Shares of SJVN closed on the National Stock Exchange (NSE) at Rs25.10, or 3.46% below its issue price, despite a marginal recovery in the equity markets from earlier in the week. On the Bombay Stock Exchange (BSE), the shares closed 3.65% below the issue price.
SJVN, which raised nearly Rs1,079 crore through its initial public offering (IPO) of 415 million shares, listed its shares on NSE marginally higher at Rs27.10, but prices started falling immediately afterwards. On BSE, SJVN opened at Rs28 and closed at Rs25.05
The markets, however, snapped a three-day losing streak triggered by fears of contagion from the Greek debt crisis—BSE’s benchmark Sensex closed 0.68% higher at 16,519.68 while NSE’s Nifty ended 0.57% up at 4,947.60.
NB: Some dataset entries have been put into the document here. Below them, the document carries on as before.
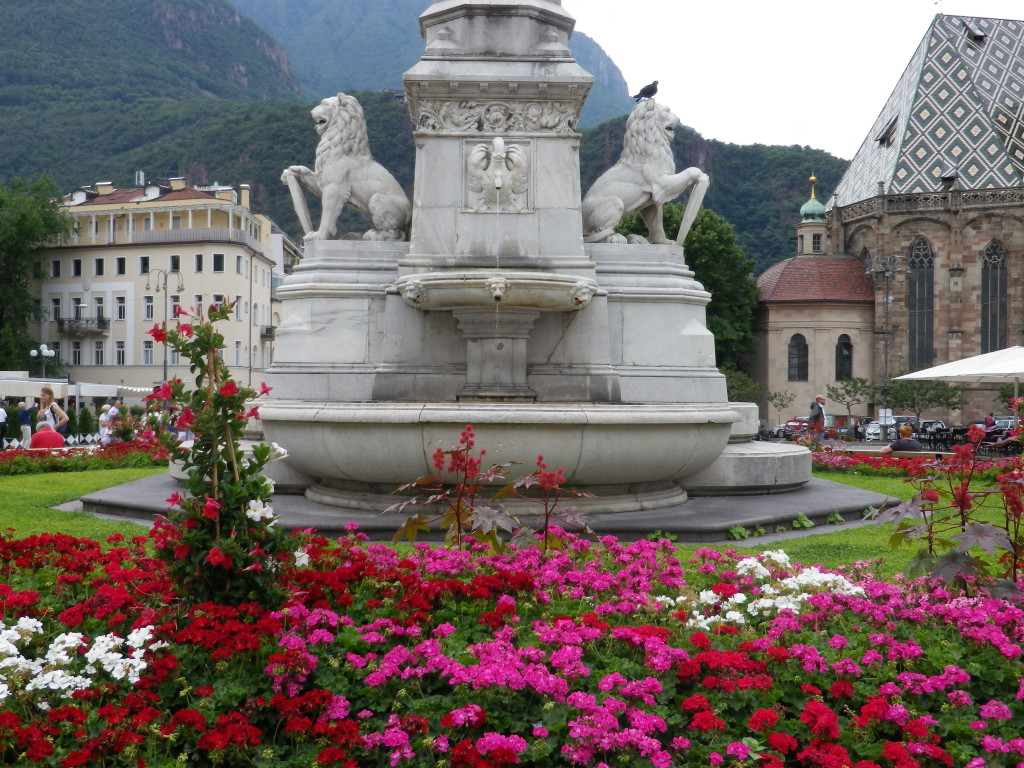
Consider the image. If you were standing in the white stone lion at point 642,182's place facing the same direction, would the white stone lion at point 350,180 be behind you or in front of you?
behind

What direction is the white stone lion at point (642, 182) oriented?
to the viewer's right

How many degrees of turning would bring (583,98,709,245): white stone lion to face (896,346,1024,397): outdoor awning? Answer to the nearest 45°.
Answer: approximately 45° to its left

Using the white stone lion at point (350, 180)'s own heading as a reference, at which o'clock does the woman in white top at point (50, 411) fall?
The woman in white top is roughly at 2 o'clock from the white stone lion.

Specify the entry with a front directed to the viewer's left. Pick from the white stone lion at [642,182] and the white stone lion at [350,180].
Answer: the white stone lion at [350,180]

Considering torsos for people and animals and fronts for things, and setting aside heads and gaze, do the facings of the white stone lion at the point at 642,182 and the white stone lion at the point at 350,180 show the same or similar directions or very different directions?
very different directions

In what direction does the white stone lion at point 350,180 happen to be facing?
to the viewer's left

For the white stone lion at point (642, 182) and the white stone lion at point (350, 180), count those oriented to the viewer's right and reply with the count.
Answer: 1

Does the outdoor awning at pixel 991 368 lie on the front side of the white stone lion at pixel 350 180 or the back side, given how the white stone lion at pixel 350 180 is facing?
on the back side

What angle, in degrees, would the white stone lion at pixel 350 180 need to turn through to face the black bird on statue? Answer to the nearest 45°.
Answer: approximately 180°

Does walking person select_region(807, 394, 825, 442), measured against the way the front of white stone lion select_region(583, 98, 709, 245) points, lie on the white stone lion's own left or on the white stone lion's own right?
on the white stone lion's own left
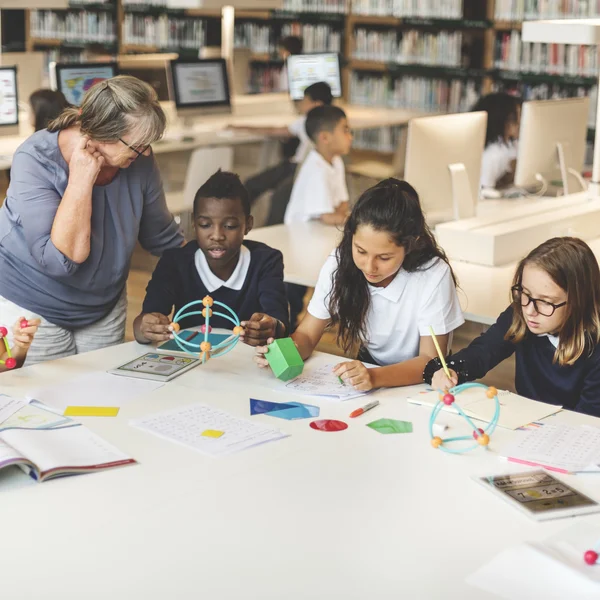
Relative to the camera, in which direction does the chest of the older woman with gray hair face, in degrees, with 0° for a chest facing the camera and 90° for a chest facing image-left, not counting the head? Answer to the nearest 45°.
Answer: approximately 315°

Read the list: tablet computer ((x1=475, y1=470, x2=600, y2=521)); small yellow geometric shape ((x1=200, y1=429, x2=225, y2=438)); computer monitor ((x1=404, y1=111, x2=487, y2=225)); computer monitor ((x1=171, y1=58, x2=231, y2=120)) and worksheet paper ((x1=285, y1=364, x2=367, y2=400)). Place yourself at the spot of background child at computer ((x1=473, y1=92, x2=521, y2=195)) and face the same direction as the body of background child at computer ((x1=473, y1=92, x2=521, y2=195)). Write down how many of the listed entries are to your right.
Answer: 4

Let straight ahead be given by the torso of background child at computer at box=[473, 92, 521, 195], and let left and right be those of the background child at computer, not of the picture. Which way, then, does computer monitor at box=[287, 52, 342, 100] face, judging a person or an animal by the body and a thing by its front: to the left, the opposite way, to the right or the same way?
to the right

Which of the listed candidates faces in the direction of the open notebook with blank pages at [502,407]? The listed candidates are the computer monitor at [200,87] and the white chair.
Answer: the computer monitor

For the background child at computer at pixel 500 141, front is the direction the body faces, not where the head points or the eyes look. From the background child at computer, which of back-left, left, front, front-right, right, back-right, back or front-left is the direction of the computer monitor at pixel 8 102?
back

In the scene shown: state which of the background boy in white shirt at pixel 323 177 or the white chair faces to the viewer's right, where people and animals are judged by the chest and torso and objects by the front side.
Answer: the background boy in white shirt

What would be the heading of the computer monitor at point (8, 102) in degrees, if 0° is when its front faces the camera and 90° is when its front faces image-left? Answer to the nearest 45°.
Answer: approximately 315°

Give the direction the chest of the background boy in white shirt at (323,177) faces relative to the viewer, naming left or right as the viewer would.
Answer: facing to the right of the viewer

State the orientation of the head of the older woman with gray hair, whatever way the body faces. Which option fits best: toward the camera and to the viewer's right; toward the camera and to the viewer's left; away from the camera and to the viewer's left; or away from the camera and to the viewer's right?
toward the camera and to the viewer's right

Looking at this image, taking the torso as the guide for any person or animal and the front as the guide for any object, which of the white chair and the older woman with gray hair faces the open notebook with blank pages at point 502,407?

Retail investors were sold shares in SJVN at Rs24.70, a 5% discount to the issue price. The retail portion of the IPO, constituting 123.4 million shares, was subscribed 2.6 times. The issue was subscribed 6.61 times.
Naresh Kothari, president, Edelweiss Capital Ltd, attributed the fall in SJVN shares on listing to the volatility that prevailed in the markets between the company’s issue closure and listing day. The 30-share Sensex has fallen 5% in this period.
“The huge oversubscription of SJVN IPO indicates that there was nothing wrong with the issue pricing,” he said. While he expects the stock to do well, Kothari said there could be selling pressure from the retail segment.
The government has divested a 10% stake in SJVN, in which it held 74.5%. The power producer is a joint venture between the Union government and the Himachal Pradesh government, which holds the remaining equity.
For fiscal 2011, the Union government’s divestment programme includes a follow-on offer by Engineers India Ltd in June and Coal India Ltd’s IPO, likely in July.
Poor listings have been held responsible for the lacklustre response from retail investors to past public issues of state-owned firms. This was also the reason the government decided to offer retail investors a 5% discount to the cut-off price for institutions in its public issues.
While NTPC Ltd’s follow-on offer was subscribed 16% by retail investors, Rural Electrification Corp. Ltd saw only 25% subscription.
Typically, 35% of a public issue is held for retail investors while 15% aside is kept for high net-worth individuals.
The government wants to sell stakes in up to eight state-owned firms this fiscal.
Engineers India is expected to raise Rs1,100 crore. Hindustan Copper Ltd, Steel Authority of India Ltd, Power Grid Corp. of India Ltd and Indian Oil Corp. Ltd have cabinet approval for public issues.